En noviembre de 1989, cuando apenas caía el Muro de Berlín (y todavía no se desencadenaba el desmembramiento del bloque socialista y la URSS) entró a imprenta El Libro del Año 1990, el primero de varios anuarios que se publicarían a iniciativa de José Carreño Carlón. Lo coordinó Raúl Trejo. Además de la revisión de las noticias que habían corrido en los últimos 12 meses, había varios textos sobre temas diversos. Entre los autores recuerdo, además de Carreño Carlón, a Rolando Cordera, José Woldenberg, Fernando Calzada, Enrique González Tiburcio, Paulino Sabugal, Leonor Ludlow, María Rosas, Carlos Martínez Assad, Marcio Valenzuela, y hay otros que se me olvidan.
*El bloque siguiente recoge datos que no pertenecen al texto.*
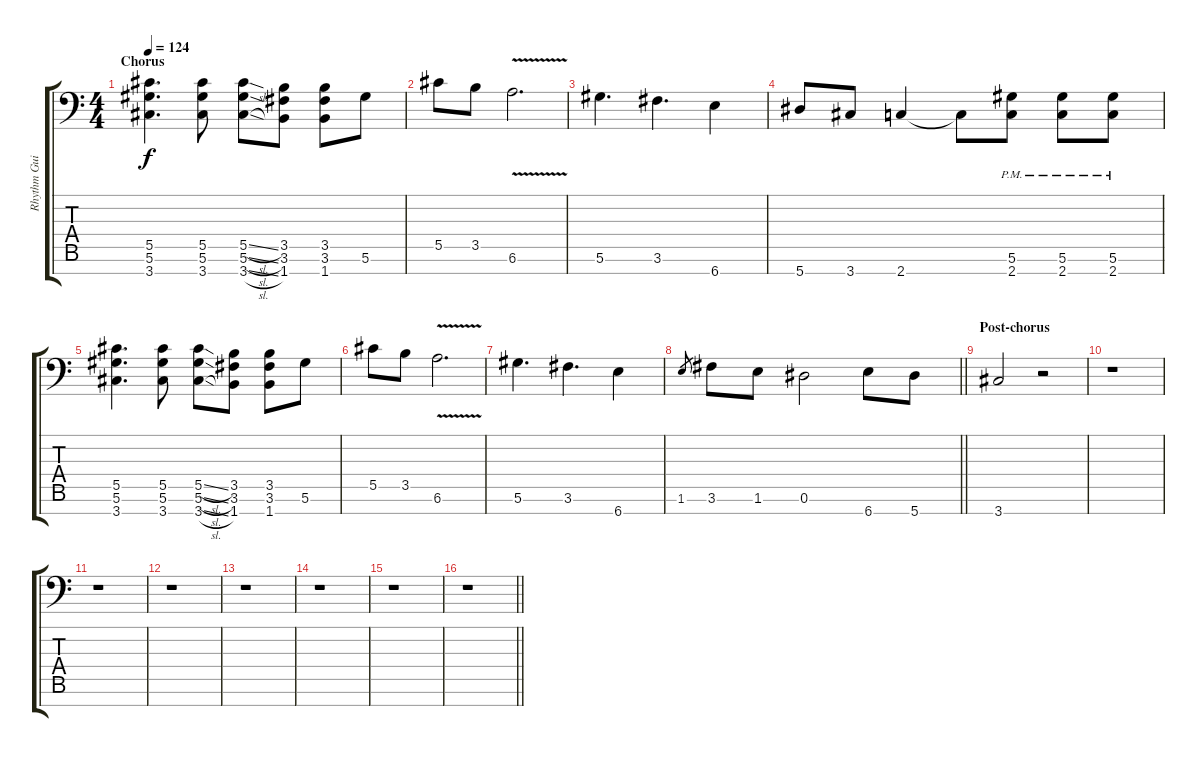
\track ("Rhythm Guitar (left)" "Rhythm Gui") {instrument distortionguitar}
\staff {score tabs}
\tuning (Eb4 Bb3 Gb3 Db3 Ab2 Eb2 Bb1) {hide}
\ts (4 4)
\section ("" "Chorus")
\tempo 124
\clef f4
\ks c
(5.5 5.6 3.7).4{d dy f} (5.5 5.6 3.7).8 (5.5{sl} 5.6{sl} 3.7{sl}).8 (3.5 3.6 1.7).8 (3.5 3.6 1.7).8 5.6.8 |
5.5.8 3.5.8 6.6{v}.2{d} |
5.6.4{d} 3.6.4{d} 6.7.4 |
5.7.8 3.7.8 2.7.4 2.7{t}.8 (5.6{pm} 2.7{pm}).8 (5.6{pm} 2.7{pm}).8 (5.6{pm} 2.7{pm}).8 |
(5.5 5.6 3.7).4{d} (5.5 5.6 3.7).8 (5.5{sl} 5.6{sl} 3.7{sl}).8 (3.5 3.6 1.7).8 (3.5 3.6 1.7).8 5.6.8 |
5.5.8 3.5.8 6.6{v}.2{d} |
5.6.4{d} 3.6.4{d} 6.7.4 |
\barLineRight lightlight
1.6.8{gr} 3.6.8 1.6.8 0.6.2 6.7.8 5.7.8 |
\section ("" "Post-chorus")
3.7.2 r.2 |
r.1 |
r.1 |
r.1 |
r.1 |
r.1 |
r.1 |
\barLineRight lightlight
r.1
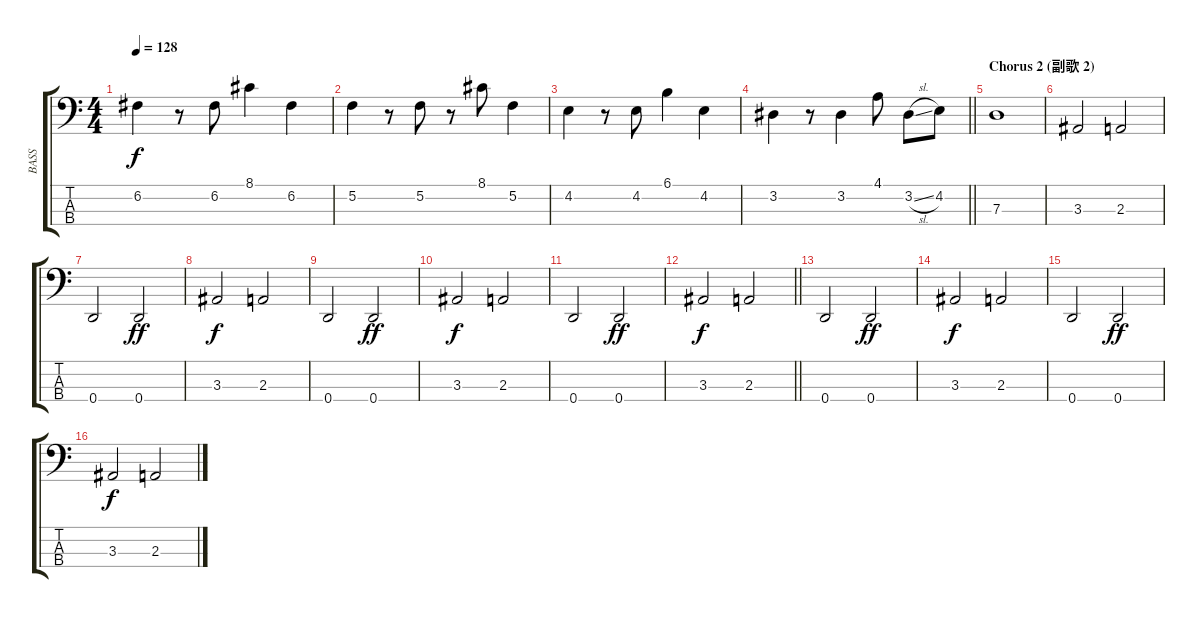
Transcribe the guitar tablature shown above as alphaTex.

\track ("BASS" "BASS") {instrument electricbassfinger}
\staff {score tabs}
\tuning (F2 C2 G1 D1) {hide}
\ts (4 4)
\tempo 128
\clef f4
\ks c
6.2.4{dy f} r.8 6.2.8 8.1.4 6.2.4 |
5.2.4 r.8 5.2.8 r.8 8.1.8 5.2.4 |
4.2.4 r.8 4.2.8 6.1.4 4.2.4 |
\barLineRight lightlight
3.2.4 r.8 3.2.4 4.1.8 3.2{sl}.8 4.2.8 |
\section ("" "Chorus 2 (副歌 2)")
7.3.1 |
3.3.2 2.3.2 |
0.4.2 0.4.2{dy ff} |
3.3.2{dy f} 2.3.2 |
0.4.2 0.4.2{dy ff} |
3.3.2{dy f} 2.3.2 |
0.4.2 0.4.2{dy ff} |
\barLineRight lightlight
3.3.2{dy f} 2.3.2 |
0.4.2 0.4.2{dy ff} |
3.3.2{dy f} 2.3.2 |
0.4.2 0.4.2{dy ff} |
3.3.2{dy f} 2.3.2
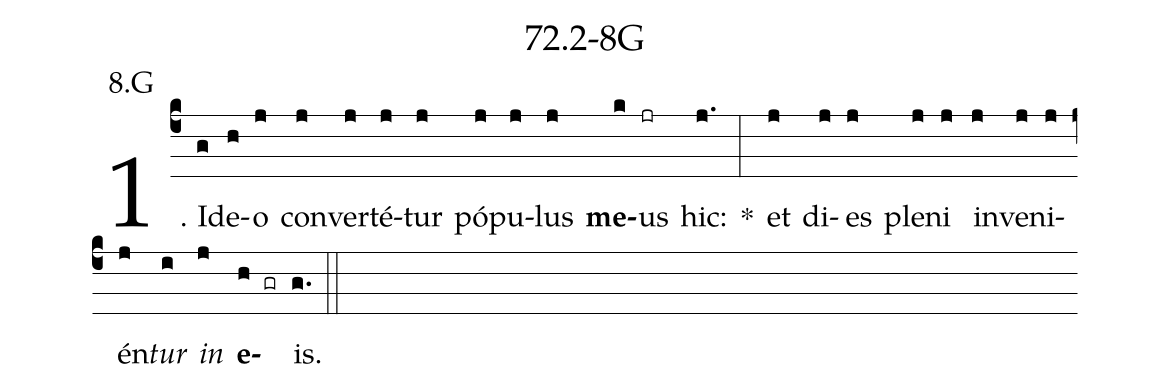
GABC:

name: 72.2-8G;
annotation: 8.G;
%%
(c4)1. Id(g)e(h)o(j) con(j)ver(j)té(j)tur(j) pó(j)pu(j)lus(j) <b>me</b>(k)us(jr) hic:(j.) *(:) et(j) di(j)es(j) ple(j)ni(j) in(j)ve(j)ni(j)én(j)<i>tur</i>(i) <i>in</i>(j) <b>e</b>(h gr)is.(g.) (::)


%E(j) u(j) o(i) u(j) a(h) e.(g.) (::)
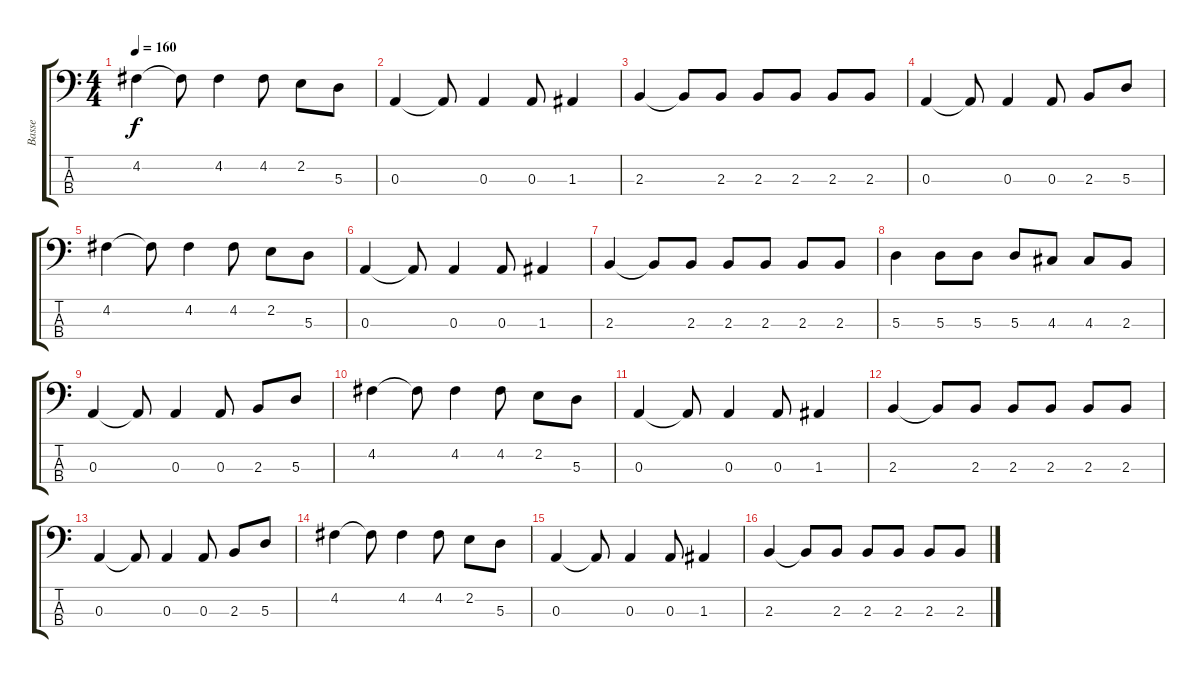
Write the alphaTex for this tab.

\track ("Basse" "Basse") {instrument electricbassfinger}
\staff {score tabs}
\tuning (G2 D2 A1 E1) {hide}
\ts (4 4)
\tempo 160
\clef f4
\ks c
4.2.4{dy f} 4.2{t}.8 4.2.4 4.2.8 2.2.8 5.3.8 |
0.3.4 0.3{t}.8 0.3.4 0.3.8 1.3.4 |
2.3.4 2.3{t}.8 2.3.8 2.3.8 2.3.8 2.3.8 2.3.8 |
0.3.4 0.3{t}.8 0.3.4 0.3.8 2.3.8 5.3.8 |
4.2.4 4.2{t}.8 4.2.4 4.2.8 2.2.8 5.3.8 |
0.3.4 0.3{t}.8 0.3.4 0.3.8 1.3.4 |
2.3.4 2.3{t}.8 2.3.8 2.3.8 2.3.8 2.3.8 2.3.8 |
5.3.4 5.3.8 5.3.8 5.3.8 4.3.8 4.3.8 2.3.8 |
0.3.4 0.3{t}.8 0.3.4 0.3.8 2.3.8 5.3.8 |
4.2.4 4.2{t}.8 4.2.4 4.2.8 2.2.8 5.3.8 |
0.3.4 0.3{t}.8 0.3.4 0.3.8 1.3.4 |
2.3.4 2.3{t}.8 2.3.8 2.3.8 2.3.8 2.3.8 2.3.8 |
0.3.4 0.3{t}.8 0.3.4 0.3.8 2.3.8 5.3.8 |
4.2.4 4.2{t}.8 4.2.4 4.2.8 2.2.8 5.3.8 |
0.3.4 0.3{t}.8 0.3.4 0.3.8 1.3.4 |
2.3.4 2.3{t}.8 2.3.8 2.3.8 2.3.8 2.3.8 2.3.8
El texto que yo escribí, que intentaba conectar algunas preocupaciones, parece algo optimista tres décadas después. Pero da una idea de las preocupaciones de aquel entonces. Creo que también da idea del momento que pasaba en mi vida personal. Helo aquí:
Modernidad, modelo para armar.
I: El Progreso
-El mundo avanza que es una barbaridad
Hasta hace pocos años, la modernidad y el progreso
iban de la mano, parecían enamorados. Lo moderno se entendía como acumulación
social de gadgets (elaborados, por supuesto, con nuevos materiales sintéticos),
plétora de construcciones (el cemento embellecía a México, rezaba una
publicidad hace treinta años), consumación de sueños de riqueza en los que la
humanidad se alejaba de su despreciado pasado campesino.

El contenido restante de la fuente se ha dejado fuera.